Go With The Flow
I'm leaving for Costa Rica in a few hours. People ask me if I'm excited, but I haven't really been thinking about it. My head is still immersed in work. Still, I imagine that soon my body will be immersed in tropical blue waters, and relaxation will automatically set in, while thoughts of work fade away.
But that doesn't happen. Even though I'm going on vacation, which by definition is supposed to be a happy exodus to a land of tranquility, I'm anxious that it be the perfect vacation. I want to eat the perfect food, have the perfect dive and get the perfect tan. I'm aware that it is their rainy season, but I imagine, in my vision of the perfect beach vacation during rainy season, that it will only rain lightly and at the most for an hour, during a time when I'm not outside anyhow — like at night, or in the early morning. And the rest of the time the sun will smile down at me like Adonis upon his dearest Aphrodite.
Soon after I arrive, I find that my Adonis is a fickle and unfaithful lover. And Aphrodite (yes, that's me) is a clingy control freak. Even when my sun god does peek out from behind the thunderclouds, I cannot enjoy the time I spend in his rays because I know that the bastard is going to disappear sometime soon, and I'll be left lying out under heavy gray clouds that in a matter of minutes will unleash a torrential downpour.
And then I'll be stuck drinking coffee at the covered outside bar, watching everyone else not care about the weather because they're drunk.
And I care, oh do I care! Because we are staying on a beach-front resort, the dirty roads that run alongside it are washed into the ocean's shoreline, leaving the beautiful clear blue waters that I pictured a churning, muddy brown. The surfing lessons that I was going to take (which were going to elevate my status as beach goddess) are now out of the question. My perfect vacation water activities: kayaking, jet skiing and the shoreline snorkeling, are no longer appealing. The only activity that still seems plausible now is the scuba diving, only because that takes place off a boat, well away from the beach.
On the way out to the reef off of which we will dive, the sun is out, and the clouds seem to only cling to the land, leaving us plenty of blue sky above the beautiful blue waters I had been expecting all this time.
But I'm still not relaxed. We take our first dive and I'm swimming furiously all over the place, trying to see as much sea life as I can cram into one 45-minute dive. Before the time is up, I check my gauge and I'm almost out of oxygen. We have to surface.
Once we're at the top, the dive master turns to me. "Why are you kicking so much down there?" he asks. "You need to relax, just float and enjoy yourself. Go with the flow."
But I only have two dives today, and I leave tomorrow! So if this isn't the perfect dive and I don't see my manta rays and feel the magic of the ocean, then it will all be a waste and I won't have anything even close to the perfect vacation. This dive is my last chance for a really memorable experience; doesn't he understand that?
We climb aboard the boat and rest for the allotted time, to let the nitrogen clear out of our bloodstream.

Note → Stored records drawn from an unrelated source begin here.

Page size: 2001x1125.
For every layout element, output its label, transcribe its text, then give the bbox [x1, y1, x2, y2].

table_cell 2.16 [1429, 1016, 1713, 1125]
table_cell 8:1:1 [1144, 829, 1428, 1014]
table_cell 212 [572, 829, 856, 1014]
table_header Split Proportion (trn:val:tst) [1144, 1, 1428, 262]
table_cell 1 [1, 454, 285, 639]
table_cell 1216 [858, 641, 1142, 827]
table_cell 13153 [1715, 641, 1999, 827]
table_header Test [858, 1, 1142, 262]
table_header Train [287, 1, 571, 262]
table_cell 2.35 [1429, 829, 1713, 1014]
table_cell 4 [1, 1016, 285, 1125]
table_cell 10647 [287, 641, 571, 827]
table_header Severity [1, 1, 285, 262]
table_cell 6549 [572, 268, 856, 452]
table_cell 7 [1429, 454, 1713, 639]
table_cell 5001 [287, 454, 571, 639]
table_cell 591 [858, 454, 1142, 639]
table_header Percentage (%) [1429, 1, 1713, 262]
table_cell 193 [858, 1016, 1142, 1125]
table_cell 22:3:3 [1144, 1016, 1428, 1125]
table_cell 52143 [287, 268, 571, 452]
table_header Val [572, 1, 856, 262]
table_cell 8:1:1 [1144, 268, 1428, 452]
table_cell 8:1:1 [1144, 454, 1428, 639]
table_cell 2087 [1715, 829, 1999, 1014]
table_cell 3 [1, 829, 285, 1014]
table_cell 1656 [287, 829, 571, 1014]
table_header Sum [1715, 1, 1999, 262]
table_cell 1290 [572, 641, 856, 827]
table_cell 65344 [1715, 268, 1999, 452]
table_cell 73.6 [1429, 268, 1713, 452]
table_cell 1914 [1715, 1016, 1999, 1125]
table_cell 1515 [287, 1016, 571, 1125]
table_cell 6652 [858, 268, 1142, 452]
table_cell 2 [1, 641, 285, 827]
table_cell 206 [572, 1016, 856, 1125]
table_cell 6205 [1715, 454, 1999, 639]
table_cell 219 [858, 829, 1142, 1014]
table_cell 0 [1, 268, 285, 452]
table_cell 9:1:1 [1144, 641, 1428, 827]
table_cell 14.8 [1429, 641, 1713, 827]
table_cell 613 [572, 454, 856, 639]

"The next dive," our guide explains, "is going to be through a channel. There will be lots more sea life than what we've just seen. But you have to go with the current, as it will push you forward and backward. When it pushes you forward, kick so that you are propelled far enough that it will make up for how much you will be pushed back when the current surges toward you, head-on. But don't fight that head-on current, or you will get too tired and run out of air." From his pointed glance in my direction, it's obvious this last sentence is directed at me.
And he's right.
What's the point of a vacation if I can't relax? What's the point of an open-water dive if I am anxious the whole time? We enter the channel, and already at the first push of the current against me, I tense up. But I watch the fish around me, as they ebb and flow with the direction of the waves. I close my eyes: I am just another creature under the water, at the mercy of the ocean tide. Finally, I can let my body float as I open my eyes to the circus of color before me. Rainbow fish dart in and out of my path, and white-tip reef sharks circle before me, looking suspiciously at this bubbly, awkward creature that has entered their territory. I turn onto my back, and I see my manta ray. Silhouetted by the sun's rays, it glides above me, silent yet magnificent. The magic had finally come to me, but only once I stopped forcing it.

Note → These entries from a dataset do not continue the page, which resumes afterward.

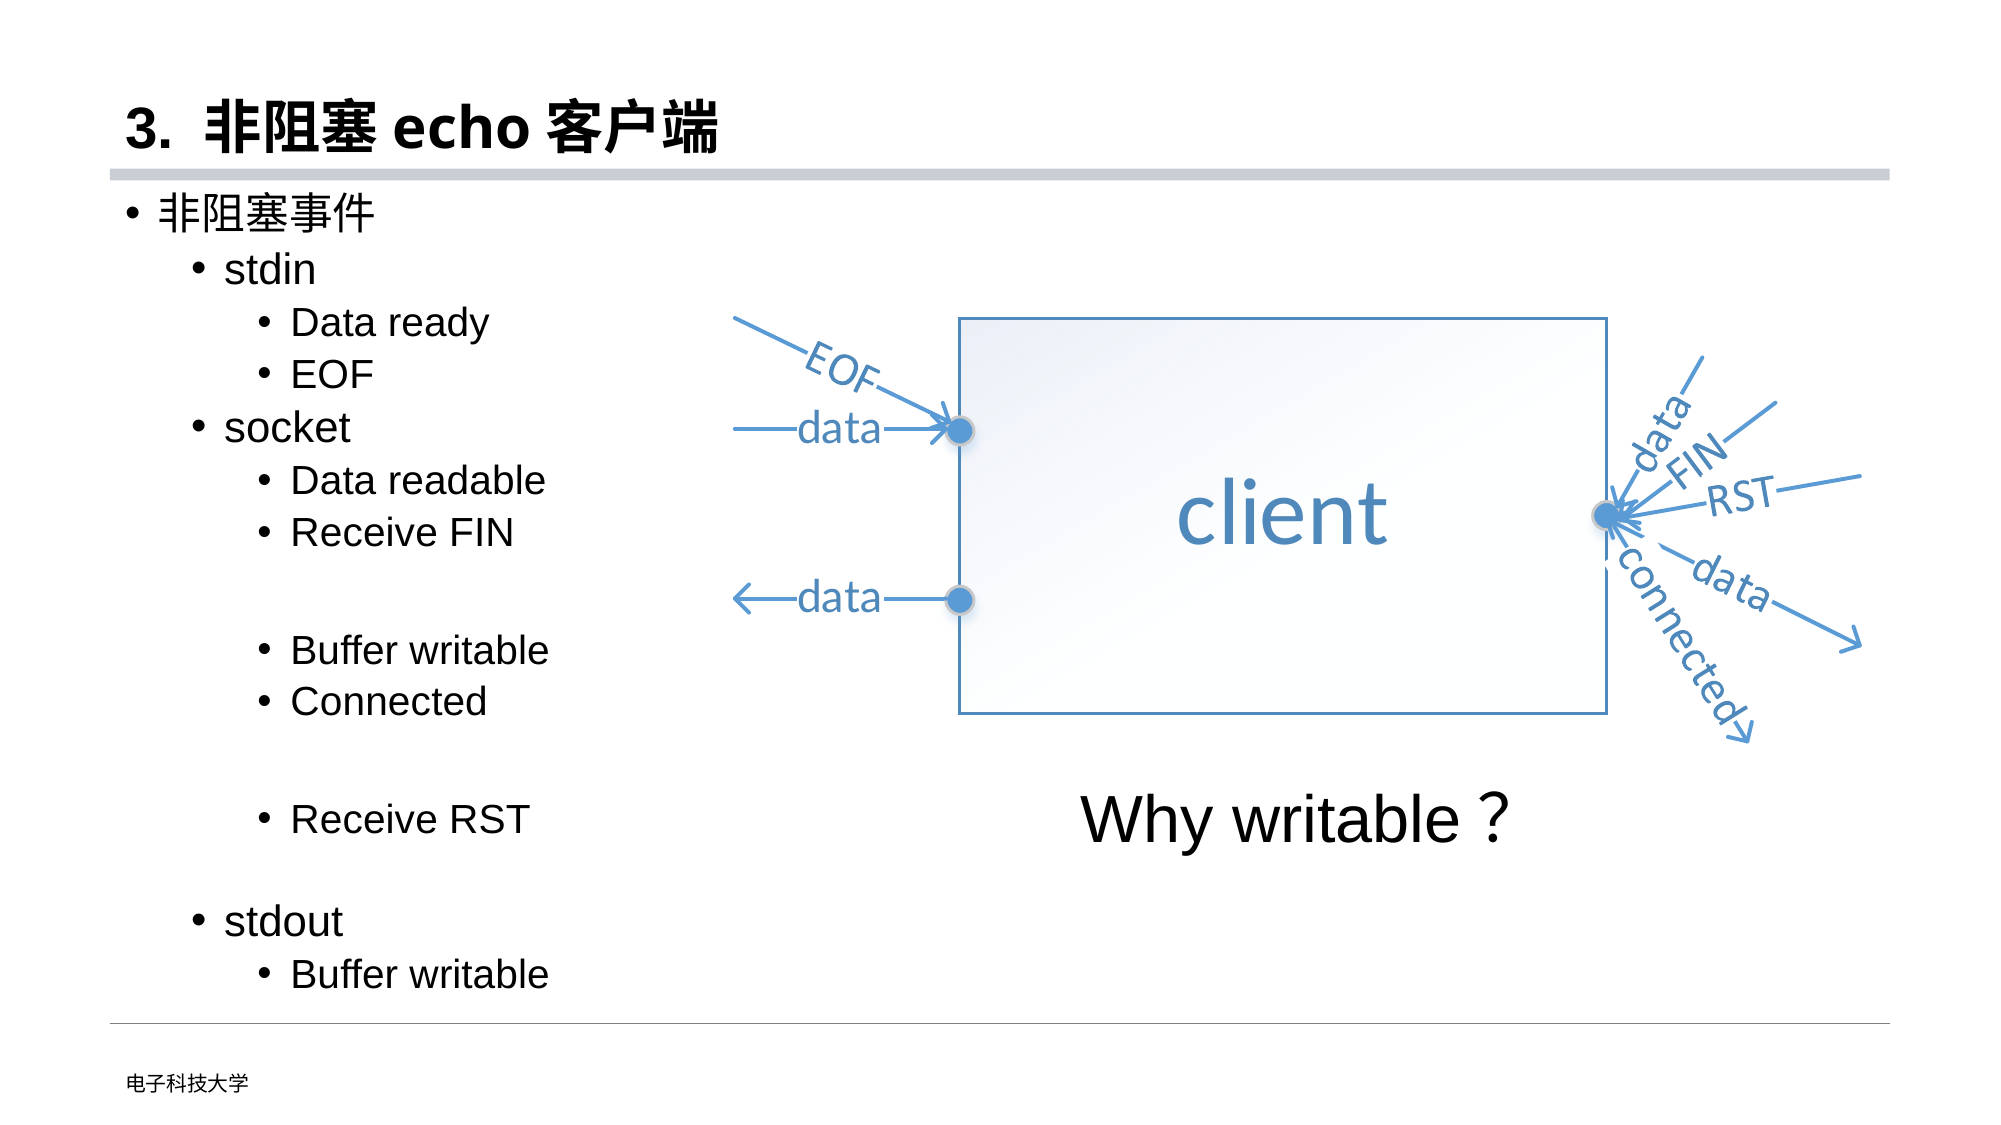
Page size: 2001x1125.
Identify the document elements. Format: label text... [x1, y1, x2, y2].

picture [728, 299, 1863, 769]
list 非阻塞事件 stdin Data ready EOF socket Data readable Receive FIN Buffer writable Connected Receive RST stdout Buffer writable [109, 184, 1890, 1008]
text_box Why writable？ [1065, 769, 1560, 864]
title 3. 非阻塞echo客户端 [109, 0, 1890, 169]
footer 电子科技大学 [109, 1068, 790, 1103]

Back on the boat, we start off on our way home. I'm contemplating the connection between my aggressive swimming and my aggressive work ethic. Just then I spot a dolphin jump out of the water, directly in front of me. Suddenly there's an entire pod of dolphins following the boat, leaping in and out of its wake.

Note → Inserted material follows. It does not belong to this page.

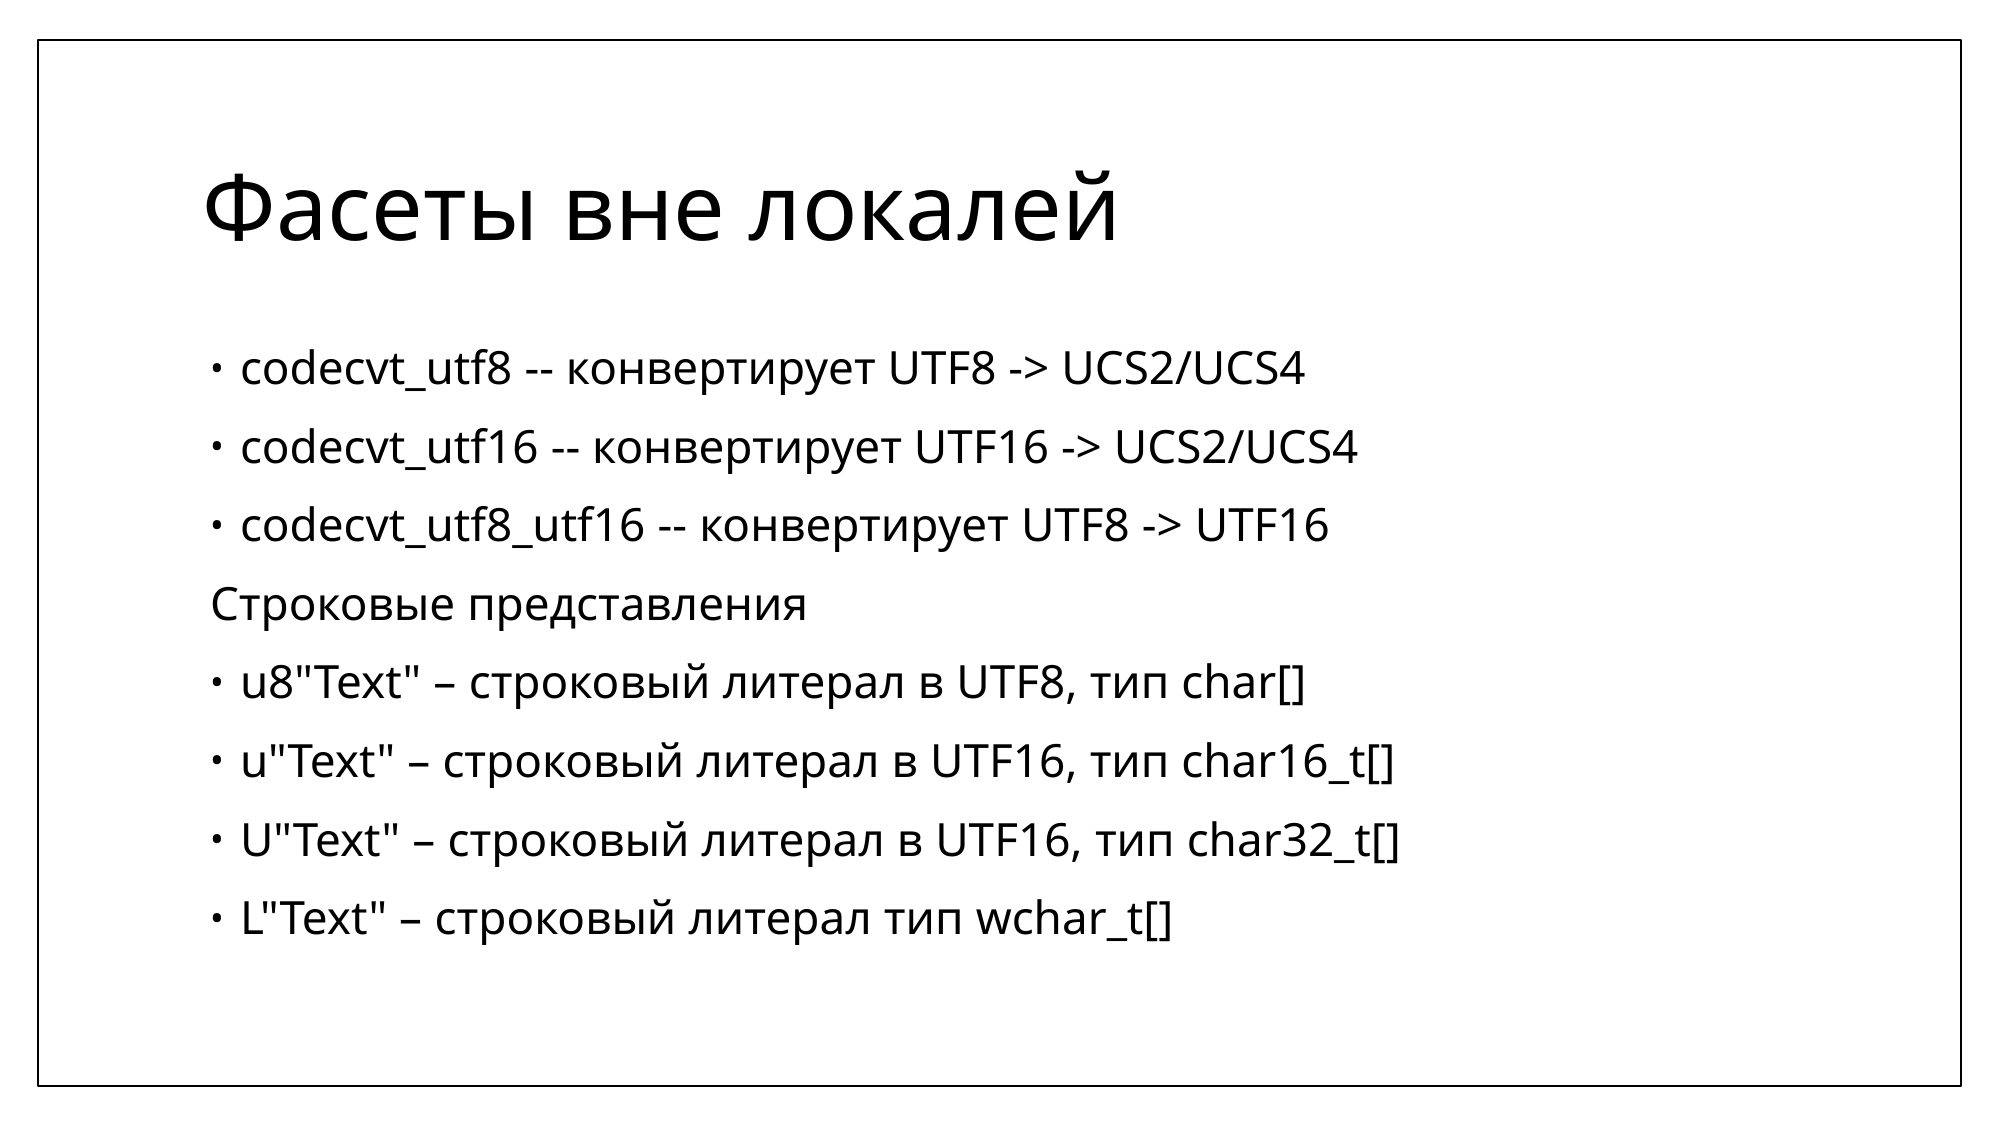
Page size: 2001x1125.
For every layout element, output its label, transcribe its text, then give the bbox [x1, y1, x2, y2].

title Фасеты вне локалей [187, 99, 1808, 323]
list codecvt_utf8 -- конвертирует UTF8 -> UCS2/UCS4 codecvt_utf16 -- конвертирует UTF16 -> UCS2/UCS4 codecvt_utf8_utf16 -- конвертирует UTF8 -> UTF16 Строковые представления u8"Text" – строковый литерал в UTF8, тип char[] u"Text" – строковый литерал в UTF16, тип char16_t[] U"Text" – строковый литерал в UTF16, тип char32_t[] L"Text" – строковый литерал тип wchar_t[] [187, 337, 1808, 1000]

"Do you know why they do that?" a voice asks at my shoulder. I turn and our dive master is smiling down at me. "The boat generates forward energy waves that propel the dolphin along so they don't need to work as hard when they swim. In other words, they go with the flow."
I turn back to the ocean, but the dolphins are gone. And when land comes into sight, the clouds have already gathered, and I can tell it's going to rain. But that's OK, because I've had my magic today. Maybe I will get some lunch, and perhaps just read for the rest of the evening. Whatever it is, it will be indoors. But who cares? I'm going with the flow.